The difference considered to be negligible.
Nevertheless, one have to distinguish native prepared statements from the general idea of a prepared statement.
The former is just a form of running queries supported by most of DBMS, explained here. Its usage can be questioned.
The latter is a general idea of substituting actual data with a placeholder, implying further processing of the substituted data. It is widely used in programming, a well-known printf()
function is an example. And this latter approach have to be ALWAYS used to run a query against a database, no matter if it is backed by native prepared statements or not. Because:
- prepared statement makes proper formatting (or handling) inevitable.
- prepared statement does proper formatting (or handling) in the only proper place - right before query execution, not somewhere else, so, our safety won't rely on such unreliable sources like
- some PHP 'magic' feature which rather spoils the data than make it safe.
- good will of one (or several) programmers, who can decide to format (or not to format) our variable somewhere in the program flow. That's the point of great importance.
- prepared statement affects the very value that is going into query, but not the source variable, which remains intact and can be used in the further code (to be sent via email or shown on-screen).

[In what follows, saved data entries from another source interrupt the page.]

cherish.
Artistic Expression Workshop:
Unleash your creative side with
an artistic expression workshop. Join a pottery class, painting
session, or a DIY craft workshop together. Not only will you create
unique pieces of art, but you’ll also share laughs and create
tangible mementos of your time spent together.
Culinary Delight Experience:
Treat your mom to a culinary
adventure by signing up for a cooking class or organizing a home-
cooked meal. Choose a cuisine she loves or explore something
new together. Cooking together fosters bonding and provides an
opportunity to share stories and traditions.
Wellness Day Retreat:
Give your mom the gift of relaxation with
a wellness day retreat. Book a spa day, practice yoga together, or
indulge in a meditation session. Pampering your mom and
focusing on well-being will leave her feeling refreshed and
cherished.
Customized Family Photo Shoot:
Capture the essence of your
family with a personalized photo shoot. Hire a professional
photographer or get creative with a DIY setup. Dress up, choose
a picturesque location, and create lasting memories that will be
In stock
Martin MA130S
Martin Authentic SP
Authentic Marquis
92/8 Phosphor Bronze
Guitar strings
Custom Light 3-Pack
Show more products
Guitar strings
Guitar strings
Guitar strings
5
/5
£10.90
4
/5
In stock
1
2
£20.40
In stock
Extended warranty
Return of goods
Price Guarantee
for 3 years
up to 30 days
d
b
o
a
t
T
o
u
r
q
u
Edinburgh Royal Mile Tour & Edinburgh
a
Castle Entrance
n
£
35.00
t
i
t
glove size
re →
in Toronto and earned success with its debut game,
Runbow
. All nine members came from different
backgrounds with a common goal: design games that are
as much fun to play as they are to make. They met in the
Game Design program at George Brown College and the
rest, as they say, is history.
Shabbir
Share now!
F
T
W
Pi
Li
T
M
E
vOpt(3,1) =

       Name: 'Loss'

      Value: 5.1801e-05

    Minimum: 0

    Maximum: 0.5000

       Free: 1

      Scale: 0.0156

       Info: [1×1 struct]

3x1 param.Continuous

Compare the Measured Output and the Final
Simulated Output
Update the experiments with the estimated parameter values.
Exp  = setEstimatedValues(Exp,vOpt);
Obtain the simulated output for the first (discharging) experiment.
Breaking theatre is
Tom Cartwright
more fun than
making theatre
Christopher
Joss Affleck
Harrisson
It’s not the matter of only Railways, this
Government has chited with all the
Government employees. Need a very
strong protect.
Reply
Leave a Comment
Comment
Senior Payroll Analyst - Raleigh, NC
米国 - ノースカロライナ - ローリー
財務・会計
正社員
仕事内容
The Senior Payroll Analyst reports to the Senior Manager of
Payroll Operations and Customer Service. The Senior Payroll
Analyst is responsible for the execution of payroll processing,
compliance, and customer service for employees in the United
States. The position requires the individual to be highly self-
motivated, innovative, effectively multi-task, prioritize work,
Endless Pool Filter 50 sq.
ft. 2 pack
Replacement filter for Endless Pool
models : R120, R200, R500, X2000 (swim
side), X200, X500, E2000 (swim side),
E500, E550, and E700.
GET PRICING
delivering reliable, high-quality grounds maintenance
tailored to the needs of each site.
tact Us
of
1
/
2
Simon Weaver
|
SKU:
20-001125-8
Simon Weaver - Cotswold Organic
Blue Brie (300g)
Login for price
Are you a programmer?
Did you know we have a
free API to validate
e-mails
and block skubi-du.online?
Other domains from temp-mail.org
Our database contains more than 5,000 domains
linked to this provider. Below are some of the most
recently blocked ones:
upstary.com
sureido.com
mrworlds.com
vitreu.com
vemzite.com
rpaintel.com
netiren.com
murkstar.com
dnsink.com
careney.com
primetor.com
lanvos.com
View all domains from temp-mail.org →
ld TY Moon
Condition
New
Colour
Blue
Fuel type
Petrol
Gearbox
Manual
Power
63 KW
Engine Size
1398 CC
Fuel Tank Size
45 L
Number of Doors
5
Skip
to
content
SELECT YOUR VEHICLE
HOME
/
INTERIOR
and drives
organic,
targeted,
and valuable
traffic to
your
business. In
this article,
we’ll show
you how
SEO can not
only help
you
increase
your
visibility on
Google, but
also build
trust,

- prepared statement can make application code dramatically shorter, doing all the formatting behind the scenes (*only if driver permits).
So, even if you consider not using native prepared statements (which is quite okay), you have to always create your queries using placeholders instead of the actual data. For this purpose you can use PDO, which works exactly as described above - by default it just emulate prepares, means regular SQL query being created out prepared query and data, and then run against database.
However, PDO lacks support for many important data types, such as identifier or an array - thus it makes you unable to always use placeholders and thus makes an injection quite possible. Luckily, safeMysql has placeholders for the every data type and allows you to run queries safely.